Sécurité juridique au Bénin : Wadagni transforme le droit en moteur de développement
Romuald Wadagni place la réforme du droit au cœur de la stratégie nationale béninoise
« Notre système juridique doit cesser d’être un simple garant de l’ordre pour devenir le principal accélérateur de notre essor économique et social. » Ces mots, prononcés le 28 juillet 2026 lors de l’installation du comité permanent de la Commission de réforme du droit, ont marqué un tournant dans la vision politique du président Romuald Wadagni. Plus qu’une déclaration solennelle, cette allocution a officialisé une ambition : ériger la sécurité juridique en politique d’État, au service du Bénin de demain.
Une réforme juridique née d’une volonté politique affirmée
Le comité installé ce jour n’est pas une création improvisée. Créé en Conseil des ministres dès le 1er juillet 2026, il s’inscrit dans la continuité d’un vaste chantier de modernisation institutionnelle engagé ces dernières années. Placé sous l’autorité directe du chef de l’État, il est dirigé par le professeur Noël Gbaguidi, juriste reconnu, secondé par Djidjouè Gboyou (vice-président) et Igor Guèdègbè (rapporteur). Leur mission ? Repenser l’intégralité du corpus législatif béninois pour en éliminer les incohérences, combler les lacunes et adapter les textes aux réalités contemporaines.
Les défis sont multiples. Certains articles, hérités d’une époque révolue, ne répondent plus aux enjeux actuels. D’autres secteurs, comme le numérique ou l’environnement, restent dépourvus de cadres juridiques adaptés. Résultat : un droit fragmenté, source d’insécurité pour les citoyens comme pour les investisseurs.
« La prévisibilité des règles est un atout bien plus précieux que les subventions ou les exonérations fiscales », souligne un expert en gouvernance. « Un investisseur, qu’il soit local ou international, ne s’engage durablement que dans un environnement où les lois sont claires, stables et appliquées avec rigueur. » Cette approche s’aligne sur les initiatives récentes du gouvernement, comme la simplification des procédures judiciaires ou la dématérialisation des actes, autant de mesures contribuant à renforcer la confiance dans les institutions.

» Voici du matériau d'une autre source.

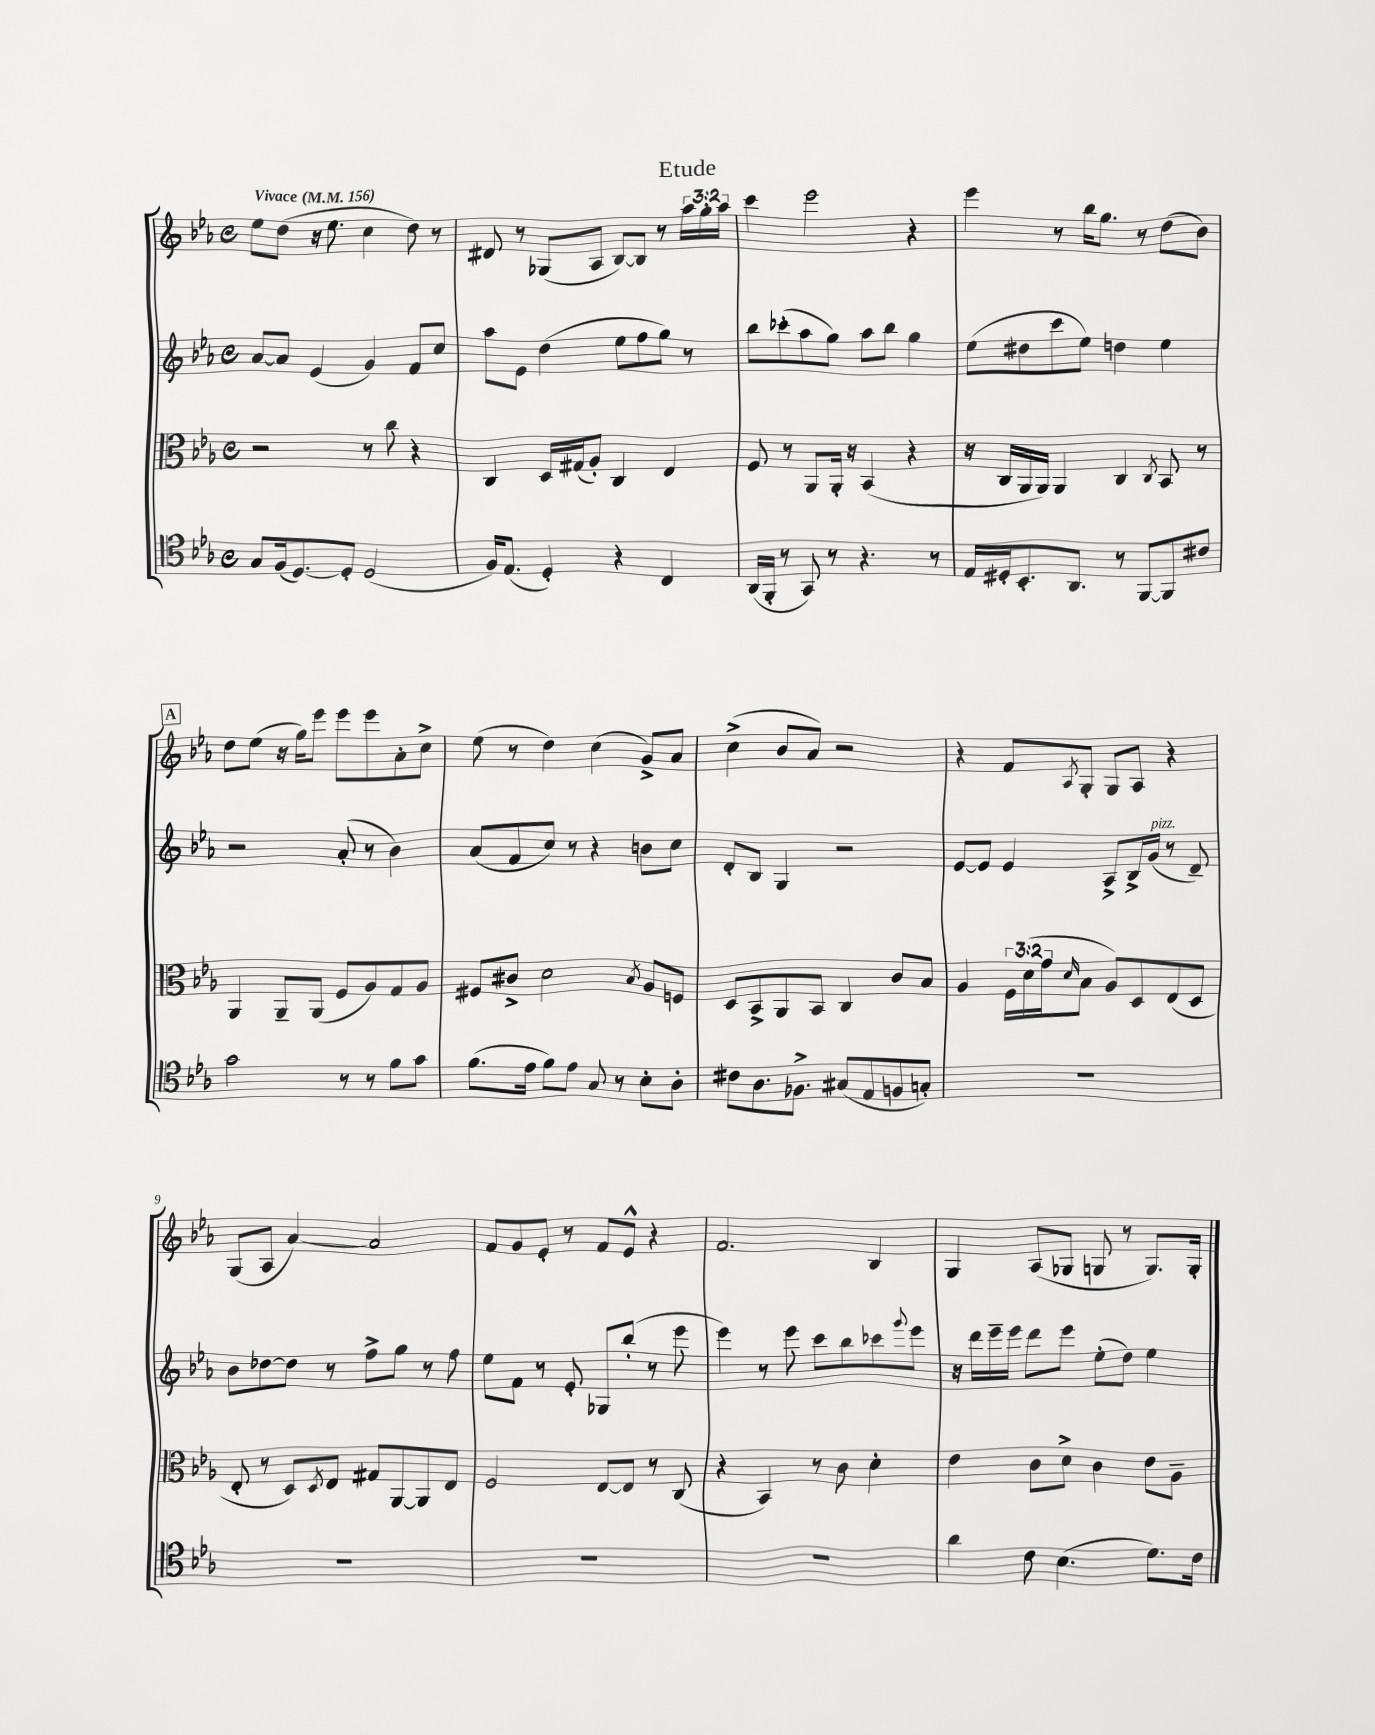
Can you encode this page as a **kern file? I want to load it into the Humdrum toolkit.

**kern	**kern	**kern	**kern
*part4	*part3	*part2	*part1
*staff4	*staff3	*staff2	*staff1
*clefC4	*clefC3	*clefG2	*clefG2
*k[b-e-a-]	*k[b-e-a-]	*k[b-e-a-]	*k[b-e-a-]
*M4/4	*M4/4	*M4/4	*M4/4
*met(c)	*met(c)	*met(c)	*met(c)
*MM156	*MM156	*MM156	*MM156
=1	=1	=1	=1
!	!	!	!LO:TX:a:B:t=Vivace
8G/L	2r	[8a-/L	8ee-\L
(16F/k	.	8a-/J]	(8dd\J
[8.D/)	.	.	.
.	.	(4e-/	16r
.	.	.	8.ee-\
8D'/J]	.	.	.
(2D/	8r	4g/)	4cc\
.	8cc\	.	.
.	4r	8f/L	8dd\)
.	.	8cc/J	8r
=2	=2	=2	=2
16F/KL)	4C/	8aa-\L	8d#X/
(8.E-/J	.	.	.
.	.	8e-\J	8r
4D'/)	16D/LL	(4dd\	(8G-X/L
.	(16G#X/J	.	.
.	8A-'/J)	.	8A-/J
4r	4C/	8ee-\L	[8B-/L)
.	.	8ff\	8B-/J]
4C/	4E-/	8gg\J)	8r
.	.	8r	24aa-\LL
.	.	.	24gg'\
.	.	.	24aa-\JJ
=3	=3	=3	=3
(16AA-/LL	8F/	8bb-\L	4ccc\
16FF'/JJ	.	.	.
8r	8r	(8ccc-X'\	.
8GG/)	8AA-/L	8aa-\	2eee-\
8r	16AA-'/Jk	8gg\J)	.
.	16r	.	.
4.r	(4BB-/	8aa-\L	.
.	.	8bb-\J	.
.	4r	4gg\	4r
8r	.	.	.
=4	=4	=4	=4
16E-/LL	16r	(8ee-\L	4eee-\
16D#X'/J	16C/LL	.	.
8.BB-'/	16AA-/	8dd#X\	.
.	16AA-/JJ)	.	.
.	4AA-/	8ccc\	8r
8.AA-/J	.	.	.
.	.	8ee-\J)	16bb-\KL
.	.	.	8.gg\J
8r	4C/	4ddn\	.
[8FF/L	.	.	8r
.	8qC/	.	.
8FF/]	8BB-/	4ee-\	(8dd\L
8c#X/J	8r	.	8b-\J)
!!LO:LB:g=z
!!LO:REH:place=s1:t=A
=5	=5	=5	=5
2g\	4AA-/	2r	8dd\L
.	.	.	(8ee-\J
.	8AA-~/L	.	16r
.	.	.	16gg\KL)
.	(8AA-/J	.	8eee-\J
8r	8F/L	(8a-'/	8eee-\L
8r	8A-/)	8r	8eee-\
8f\L	8G/	4b-\)	8a-'\
8g\J	8A-/J	.	8cc^\J
=6	=6	=6	=6
(8.f\L	8F#X/L	(8a-/L	(8ee-\
.	8c#X^/J	8f/	8r
16e-\Jk	.	.	.
8f\L)	2d\	8cc/J)	4dd\)
8e-\J	.	8r	.
8G/	.	4r	(4cc\
8r	.	.	.
.	8qB-/	.	.
8B-'\L	8A-/L	8bn\L	8g^/L)
8A-'\J	8Fn/J	8cc\J	8a-/J
=7	=7	=7	=7
8c#X\L	8D/L	8d'/L	(4cc^\
8.A-\	8BB-^/	8B-/J	.
.	8AA-/	4G/	8b-/L
8.F-X^\J	.	.	.
.	8BB-/J	.	8a-/J)
(8G#X/L	4C/	2r	2r
8E-/	.	.	.
8Fn/	8c/L	.	.
8Gn'/J)	8B-/J	.	.
=8	=8	=8	=8
1r	4A-/	[8e-/L	4r
.	.	8e-/J]	.
.	24F\LL	4e-/	8f/L
.	(24d\	.	.
.	24g\J	.	.
.	16qqd/	.	8qA-/
.	8B-\J	.	8G'/J
.	8A-/L)	8A-^/L	8G/L
.	8D/	16B-^/L	8A-/J
!	!	!LO:TX:a:i:t=pizz.	!
.	.	(16g/JJ	.
.	(8E-/	8r	4r
.	8D/J	8d~/)	.
!!LO:LB:g=z
=9	=9	=9	=9
1r	8E-'/	8b-\L	(8G/L
.	8r	[8dd-X\	8A-/J
.	8D/L)	8dd-\J]	[4a-/)
.	8qD/	.	.
.	8E-/J	8r	.
.	8G#X/L	8ff^\L	2a-/]
.	[8AA-/	8gg\J	.
.	8AA-/]	8r	.
.	8E-/J	8ff\	.
=10	=10	=10	=10
1r	2F/	8ee-\L	8f/L
.	.	8f\J	8g/
.	.	8r	8e-'/J
.	.	8e-'/	8r
.	[8E-/L	8G-X/L	8f/L
.	8E-/J]	(8bb-'/J	8e-^^/J
.	8r	8r	4r
.	(8C/	8eee-\	.
=11	=11	=11	=11
1r	4r	4eee-\)	2.f/
.	4BB-/)	8r	.
.	.	8eee-\	.
.	8r	8ccc\L	.
.	8c\	8bb-\	.
.	4d'\	8ccc-X\	4B-/
.	.	8qqggg/	.
.	.	8eee-\J	.
=12	=12	=12	=12
4a-\	4e-\	16r	4G/
.	.	16ddd\LL	.
.	.	16eee-~\	.
.	.	16eee-\JJ	.
8c\	8c\L	8ddd\L	(8A-/L
(4.B-\	8d^\J	8eee-\J	8G-X/J
.	4c\	(8ee-'\L	8Gn/
.	.	8dd\J)	8r
8.d\L)	8e-\L	4ee-\	8.G/L)
.	8A-~\J	.	.
16c\Jk	.	.	16G'/Jk
==	==	==	==
*-	*-	*-	*-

Anticiper les mutations pour écrire le droit de demain
Le véritable défi de ce comité réside dans sa capacité à devancer les bouleversements du XXIe siècle. Changement climatique, révolution numérique, urbanisation galopante… Autant de phénomènes qui exigent des réponses juridiques innovantes et adaptées aux spécificités du Bénin.
« Nous ne disposons d’aucun modèle clé en main pour ces enjeux », reconnaît une magistrate de Cotonou. « Même les systèmes juridiques les plus avancés tâtonnent face à ces sujets. Notre atout ? Notre capacité à concevoir des solutions sur mesure, ancrées dans notre réalité et tournées vers l’avenir. »
Un avocat d’affaires abonde dans ce sens : « Si ce comité relève le défi, il offrira au Bénin un avantage stratégique majeur : un environnement juridique moderne, cohérent et attractif. » Une opportunité que le président Wadagni a su saisir en faisant de la sécurité juridique un pilier de sa politique.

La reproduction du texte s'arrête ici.